Another word for this subject of the drive is 'whatever being' (I argue this in Blog Theory). Zizek uses the term 'libidinal proletariat.' This is the subject relieved of content, place, desire, the subject of communicative capitalism. And might we also see this as the subject of left politics? The problem of the contemporary left is it capture in drive, in the sublimation of the desire into small issue politics and little victories. This sublimation is the form that the loss of the people as the object cause of desire takes. No people, just issues, or for some identities or localities or singularities (even as they are a multitude).
4. But how to return to desire? Perhaps dialectics can help. Zizek writes:
true, after negation/alienation/loss, the subject 'returns to itself,' but this subject is not the same as the substance that underwent the alienation--it is constituted in the very movement of returning-to-itself. In a properly Hegelian-Freudian-Lacanian way, one should thus draw a radical conclusion: the subject is as such the survivor of its own death, a shell which remains after it is deprived of its substance; this is why Lacan's matheme for the subject is $--the barred subject.
He continues to emphasize the subject as the effect of separation, the subject as gap, along with various familiar gestures to cogito.
Can this make sense for me, for us, for thinking of communist desire? I am faltering at here, my thinking at best falls into the old story of the move from tradition to modernity, from substance to abstraction. Zizek argues that the key point is that separation, the gap, is subjectivity (so the trauma of birth is the same as cerebral brain trauma, both are radical separations, erasures). Zizek: "what is repeated here is not some ancient content, but the very gesture of erasing all substantial content." Because the form remains, the form must have already been there.
But maybe: the content is erased, but the form remains, the empty form of subjectivity. We look for something, expect something, but there is just a void, gap. Argh. This doesn't work: gaps don't desire, although there is no desire without a gap.
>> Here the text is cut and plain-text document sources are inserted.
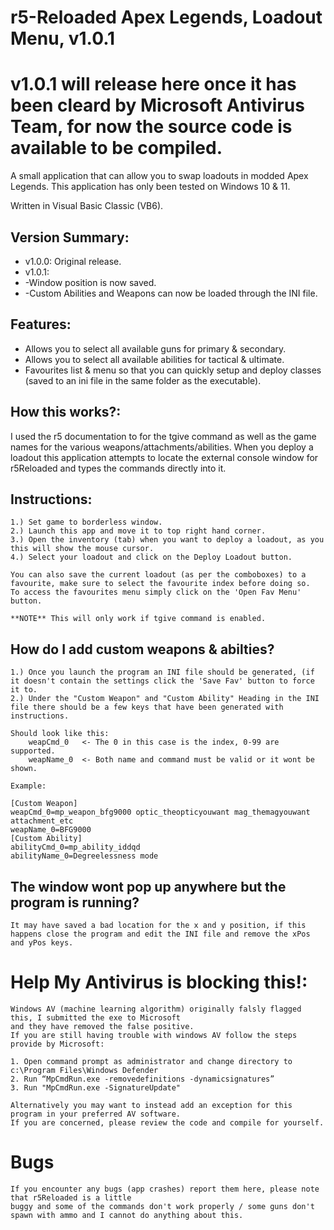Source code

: # r5-Reloaded Apex Legends, Loadout Menu, v1.0.1
# v1.0.1 will release here once it has been cleard by Microsoft Antivirus Team, for now the source code is available to be compiled.
A small application that can allow you to swap loadouts in modded Apex Legends.
This application has only been tested on Windows 10 & 11.

Written in Visual Basic Classic (VB6).

## Version Summary:
* v1.0.0: Original release.
* v1.0.1:
* 	-Window position is now saved.
* 	-Custom Abilities and Weapons can now be loaded through the INI file.

## Features:
* Allows you to select all available guns for primary & secondary.
* Allows you to select all available abilities for tactical & ultimate.
* Favourites list & menu so that you can quickly setup and deploy classes (saved to an ini file in the same folder as the executable).

## How this works?:
I used the r5 documentation to for the tgive command as well as the game names for the various weapons/attachments/abilities.
When you deploy a loadout this application attempts to locate the external console window for r5Reloaded and types the commands directly into it.

## Instructions:
	1.) Set game to borderless window.
	2.) Launch this app and move it to top right hand corner.
	3.) Open the inventory (tab) when you want to deploy a loadout, as you this will show the mouse cursor.
	4.) Select your loadout and click on the Deploy Loadout button.
	
	You can also save the current loadout (as per the comboboxes) to a favourite, make sure to select the favourite index before doing so.
	To access the favourites menu simply click on the 'Open Fav Menu' button.
	
	**NOTE** This will only work if tgive command is enabled.

## How do I add custom weapons & abilties?
	1.) Once you launch the program an INI file should be generated, (if it doesn't contain the settings click the 'Save Fav' button to force it to.
	2.) Under the "Custom Weapon" and "Custom Ability" Heading in the INI file there should be a few keys that have been generated with instructions.
	
	Should look like this:
		weapCmd_0	<- The 0 in this case is the index, 0-99 are supported.
		weapName_0	<- Both name and command must be valid or it wont be shown.
		
	Example:
	
	[Custom Weapon]
	weapCmd_0=mp_weapon_bfg9000 optic_theopticyouwant mag_themagyouwant attachment_etc
	weapName_0=BFG9000
	[Custom Ability]
	abilityCmd_0=mp_ability_iddqd
	abilityName_0=Degreelessness mode


## The window wont pop up anywhere but the program is running?
	It may have saved a bad location for the x and y position, if this happens close the program and edit the INI file and remove the xPos and yPos keys.
	
# Help My Antivirus is blocking this!:
	Windows AV (machine learning algorithm) originally falsly flagged this, I submitted the exe to Microsoft
	and they have removed the false positive.
	If you are still having trouble with windows AV follow the steps provide by Microsoft:
	
	1. Open command prompt as administrator and change directory to c:\Program Files\Windows Defender
	2. Run “MpCmdRun.exe -removedefinitions -dynamicsignatures”
	3. Run "MpCmdRun.exe -SignatureUpdate"
	
	Alternatively you may want to instead add an exception for this program in your preferred AV software.
	If you are concerned, please review the code and compile for yourself.
	
# Bugs
	If you encounter any bugs (app crashes) report them here, please note that r5Reloaded is a little
	buggy and some of the commands don't work properly / some guns don't spawn with ammo and I cannot do anything about this.
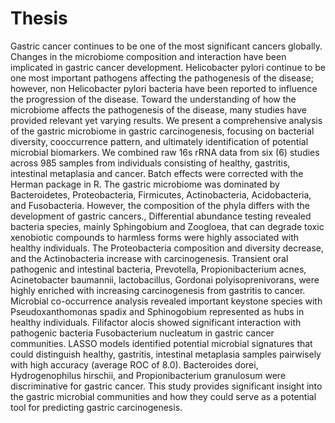 # Thesis
 
Gastric cancer continues to be one of the most significant cancers globally. Changes in the microbiome composition and interaction have been implicated in gastric cancer development. Helicobacter pylori continue to be one most important pathogens affecting the pathogenesis of the disease; however, non Helicobacter pylori bacteria have been reported to influence the progression of the disease. Toward the understanding of how the microbiome affects the pathogenesis of the disease, many studies have provided relevant yet varying results. We present a comprehensive analysis of the gastric microbiome in gastric carcinogenesis, focusing on bacterial diversity, cooccurrence pattern, and ultimately identification of potential microbial biomarkers. We combined raw 16s rRNA data from six (6) studies across 985 samples from individuals consisting of healthy, gastritis, intestinal metaplasia and cancer. Batch effects were corrected with the Herman package in R. The gastric microbiome was dominated by Bacteroidetes, Proteobacteria, Firmicutes, Actinobacteria, Acidobacteria, and Fusobacteria. However, the composition of the phyla differs with the development of gastric cancers., Differential abundance testing revealed bacteria species, mainly Sphingobium and Zoogloea, that can degrade toxic xenobiotic compounds to harmless forms were highly associated with healthy individuals. The Proteobacteria composition and diversity decrease, and the Actinobacteria increase with carcinogenesis. Transient oral pathogenic and intestinal bacteria, Prevotella, Propionibacterium acnes, Acinetobacter baumannii, lactobacillus, Gordonai polyisoprenivorans, were highly enriched with increasing carcinogenesis from gastritis to cancer. Microbial co-occurrence analysis revealed important keystone species with Pseudoxanthomonas spadix and Sphinogobium represented as hubs in healthy individuals. Filifactor alocis showed significant interaction with pathogenic bacteria Fusobacterium nucleatum in gastric cancer communities. LASSO models identified potential microbial signatures that could distinguish healthy, gastritis, intestinal metaplasia samples pairwisely with high accuracy (average ROC of 8.0). Bacteroides dorei, Hydrogenophilus hirschii, and Propionibacterium granulosum were discriminative for gastric cancer. This study provides significant insight into the gastric microbial communities and how they could serve as a potential tool for predicting gastric carcinogenesis. 
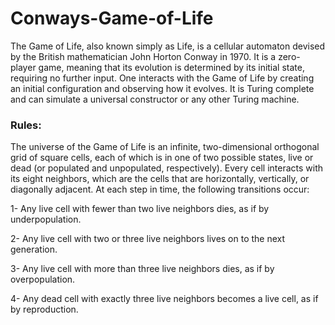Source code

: # Conways-Game-of-Life

The Game of Life, also known simply as Life, is a cellular automaton devised by the British mathematician John Horton Conway in 1970. It is a zero-player game, meaning that its evolution is determined by its initial state, requiring no further input. One interacts with the Game of Life by creating an initial configuration and observing how it evolves. It is Turing complete and can simulate a universal constructor or any other Turing machine.

### Rules:
The universe of the Game of Life is an infinite, two-dimensional orthogonal grid of square cells, each of which is in one of two possible states, live or dead (or populated and unpopulated, respectively). Every cell interacts with its eight neighbors, which are the cells that are horizontally, vertically, or diagonally adjacent. At each step in time, the following transitions occur:

1- Any live cell with fewer than two live neighbors dies, as if by underpopulation.

2- Any live cell with two or three live neighbors lives on to the next generation.

3- Any live cell with more than three live neighbors dies, as if by overpopulation.

4- Any dead cell with exactly three live neighbors becomes a live cell, as if by reproduction.
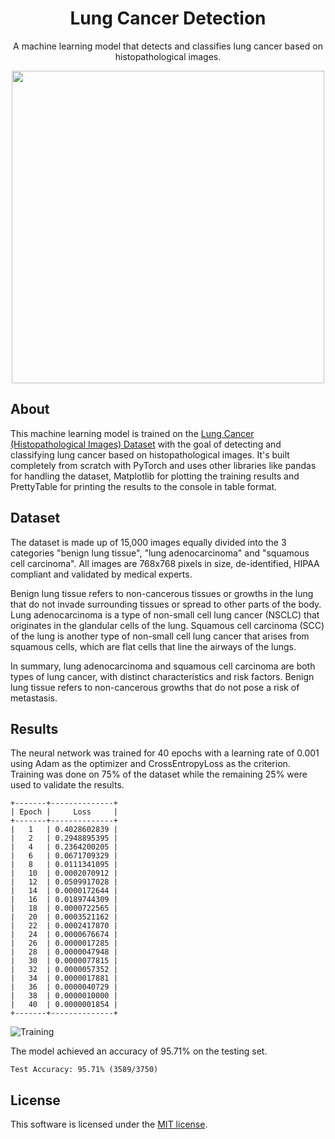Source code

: <h1 align="center">Lung Cancer Detection</h1>

<p align="center">A machine learning model that detects and classifies lung cancer based on histopathological images.</p>

<p align="center"><img src="https://github.com/user-attachments/assets/781790f3-a425-4057-9d8a-a36d6473aa16" width="500"></p>

## About

This machine learning model is trained on the [Lung Cancer (Histopathological Images) Dataset](https://www.kaggle.com/datasets/rm1000/lung-cancer-histopathological-images) with the goal of detecting and classifying lung cancer based on histopathological images. It's built completely from scratch with PyTorch and uses other libraries like pandas for handling the dataset, Matplotlib for plotting the training results and PrettyTable for printing the results to the console in table format.

## Dataset

The dataset is made up of 15,000 images equally divided into the 3 categories "benign lung tissue", "lung adenocarcinoma" and "squamous cell carcinoma". All images are 768x768 pixels in size, de-identified, HIPAA compliant and validated by medical experts.

Benign lung tissue refers to non-cancerous tissues or growths in the lung that do not invade surrounding tissues or spread to other parts of the body.
Lung adenocarcinoma is a type of non-small cell lung cancer (NSCLC) that originates in the glandular cells of the lung.
Squamous cell carcinoma (SCC) of the lung is another type of non-small cell lung cancer that arises from squamous cells, which are flat cells that line the airways of the lungs.

In summary, lung adenocarcinoma and squamous cell carcinoma are both types of lung cancer, with distinct characteristics and risk factors. Benign lung tissue refers to non-cancerous growths that do not pose a risk of metastasis.

## Results

The neural network was trained for 40 epochs with a learning rate of 0.001 using Adam as the optimizer and CrossEntropyLoss as the criterion. Training was done on 75% of the dataset while the remaining 25% were used to validate the results.

```
+-------+--------------+
| Epoch |     Loss     |
+-------+--------------+
|   1   | 0.4028602839 |
|   2   | 0.2948895395 |
|   4   | 0.2364200205 |
|   6   | 0.0671709329 |
|   8   | 0.0111341095 |
|   10  | 0.0002070912 |
|   12  | 0.0509917028 |
|   14  | 0.0000172644 |
|   16  | 0.0189744309 |
|   18  | 0.0000722565 |
|   20  | 0.0003521162 |
|   22  | 0.0002417870 |
|   24  | 0.0000676674 |
|   26  | 0.0000017285 |
|   28  | 0.0000047948 |
|   30  | 0.0000077815 |
|   32  | 0.0000057352 |
|   34  | 0.0000017881 |
|   36  | 0.0000040729 |
|   38  | 0.0000010000 |
|   40  | 0.0000001854 |
+-------+--------------+
```

![Training](https://github.com/user-attachments/assets/b776dbee-047e-4631-bff1-9f0735a28a91)

The model achieved an accuracy of 95.71% on the testing set.

```
Test Accuracy: 95.71% (3589/3750)
```

## License

This software is licensed under the [MIT license](LICENSE).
So, what's left: empty form, gap, abstraction. Drive/capitalism is one arrangement of these. Perhaps communism is the other. If capitalism is the way of the drive, perhaps communism is the name of desire, another arrangement, without short-circuit, without satisfaction. Perhaps the very struggle is against capitalist drive's provision of tidbits and nuggets of enjoyment, against its arrangement of the loss of the people.
Still not there.
And probably not any closer. But I might get a little closer if I reconnect these ideas with a discussion of capitalism. It could also be that Zizek's notion of the subject as a gap in the structure results in this deadlock and that as long as I stick with that I will keep going round in circles. So Badiou? or is it an error/delusion/attempt to fill what can't be filled, an attempt to avoid the gap in the Other.
One last possibility: the difference between the Neighbor as Thing in its gap of desire and that of flat whatever being. These are not the same, but I don't know how to get from one to the other.